General Suleimani was Iran’s most powerful security and intelligence commander, considered to be the second most powerful person in the country. As the head of the Islamic Revolutionary Guards’ Qud Force, he dealt with Tehran’s proxy conflicts and worked with Iraqi and Lebanese allies to establish an axis of Shiite power throughout the Middle East. Iranians regarded him as a national hero, but he was designated as a terrorist by both America and Israel– in 2005, he was named as a terrorist and sanctioned for his support of terrorism.

The drone attack killed not only Suleimani, but at least 5 other officials. Prominent among them were Abu Mahdi al-Muhandis, a commander of Iraq’s Popular Mobilization Forces and a lifelong ally of Iran, and Mohammad Ridha Jabri, the group’s public relations chief.

The Pentagon released a statement on Friday saying it acted under the direction of President Trump, and that the strike was made in order to prevent “imminent attack.” It accused General Suleimani of planning attacks on American diplomats, embassies, and service members, including a Dec 27 attack on an Iraqi military base and a Dec 31 attack on the U.S. Embassy in Baghdad. In addition, it blamed him for hundreds of American deaths in recent months in the Iraq War due to his involvement providing Iraq with bombs and training.

Trump tweeted that the attack was made to “stop a war,” not start one. Secretary of State Mike Pompeo agreed, calling it an act of self defense on the U.S.’s part.

The assassination received mixed reactions from members of the U.S. government. Generally, Republicans supported Trump’s actions, while Democrats criticized them. Speaker of the House Nancy Pelosi pointed out that the attack was made without consultation of the members of Congress, as many had no prior knowledge of Trump’s plans. “The Gang of Eight,” a group of eight high-ranking Congress officials from both political parties, will not be fully briefed until next week.

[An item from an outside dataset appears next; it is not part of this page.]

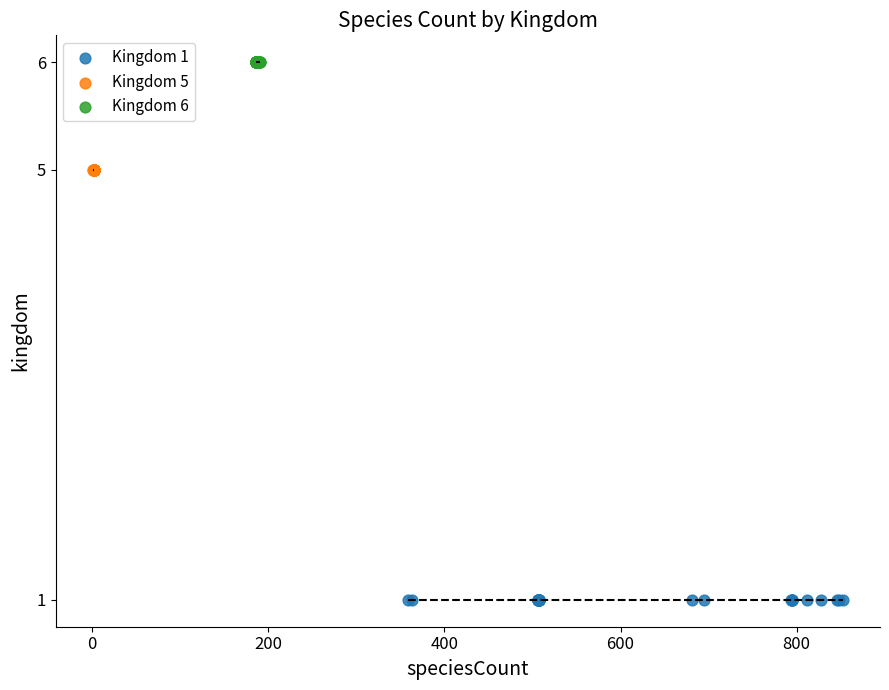

Which series contains the lowest Y value?

Kingdom 1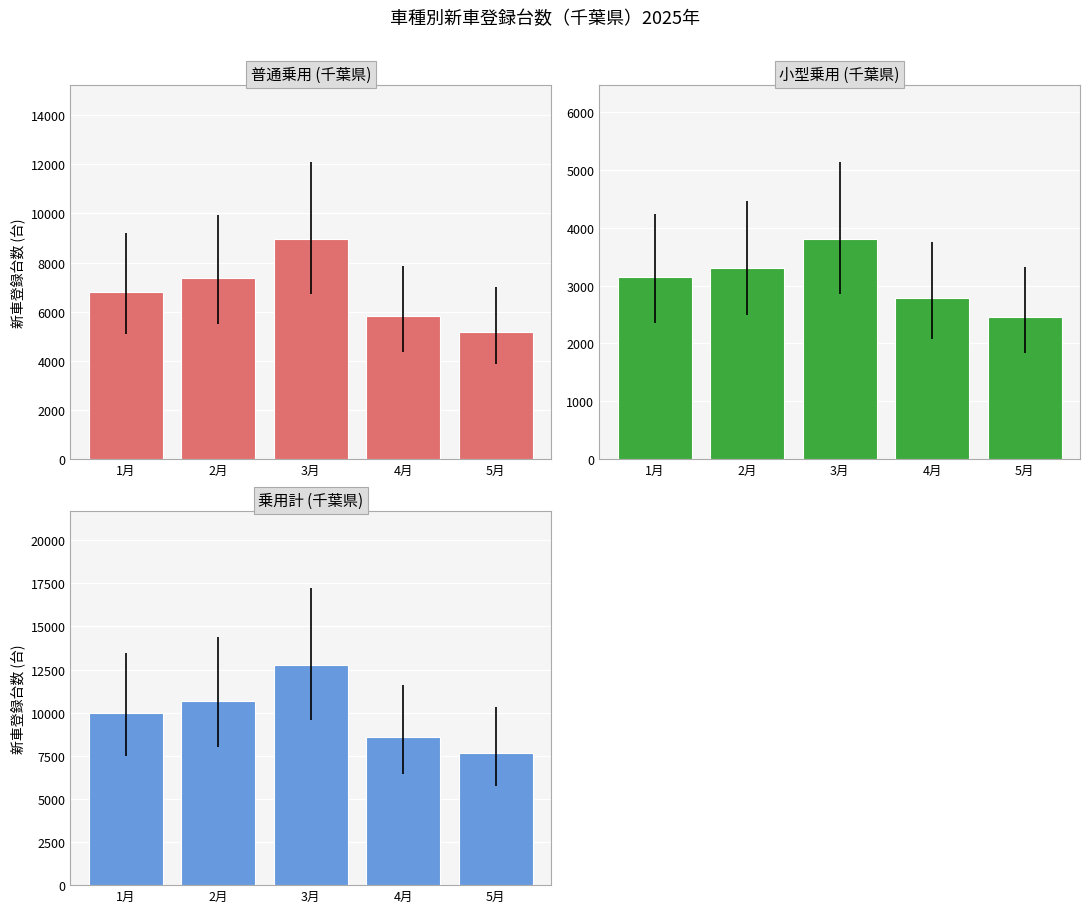

What is the label of the 5th bar from the left?

5月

Sophomore Helen Kahn does not agree with Trump’s actions or his neglect to inform important members of the government, which she thinks was a “bold move.” In her opinion, “what is needed is more transparency in the U.S. from the people in power to solve these conflicts. Trust in a country means it’s people knowing where we stand.”

In Iran, Suleimani’s death resulted in widespread protest from both ordinary citizens and government figures. Men, women, and children flooded the streets on Friday, calling for “death to America” and “revenge, revenge, revenge.” Protestors burned an American flag and ripped an Israel flag. Mohammad Javad Zarif, Iran’s Foreign Minister, described the strike as an act of “international terrorism” on the part of the United States; meanwhile, Iran’s supreme leader Ayatollah Ali Khamenei announced that the death of Suleimani warranted “forceful revenge.”

Where this unfolding event will lead is still unclear, but it marks the beginning of a sharp escalation in tensions between the U.S. and Iran. The U.S. government is urging any U.S. citizens in Iraq to leave as soon as possible, and is deploying nearly 3,000 additional troops to the Middle East. Experts and observers are even calling Suleimani’s assassination an “explicit act of war.”

Although it has sparked significant unrest and anger in Iran and nervous speculation in the U.S., Hingham High sophomore Christian Pederson thinks “most people are overreacting to this situation.” Contrary to the opinions of some analysts, he remains optimistic, saying that “while this event may lead to a spike in terrorist activity from jihadist reactionaries, I doubt a huge conflict is on the horizon.”

Nevertheless, however the U.S. decides to move forward in its relations with the Middle East, it must be careful. In the words of former vice president Joe Biden, the U.S. strike was like tossing “dynamite in a tinderbox”– and Iran is sure to retaliate.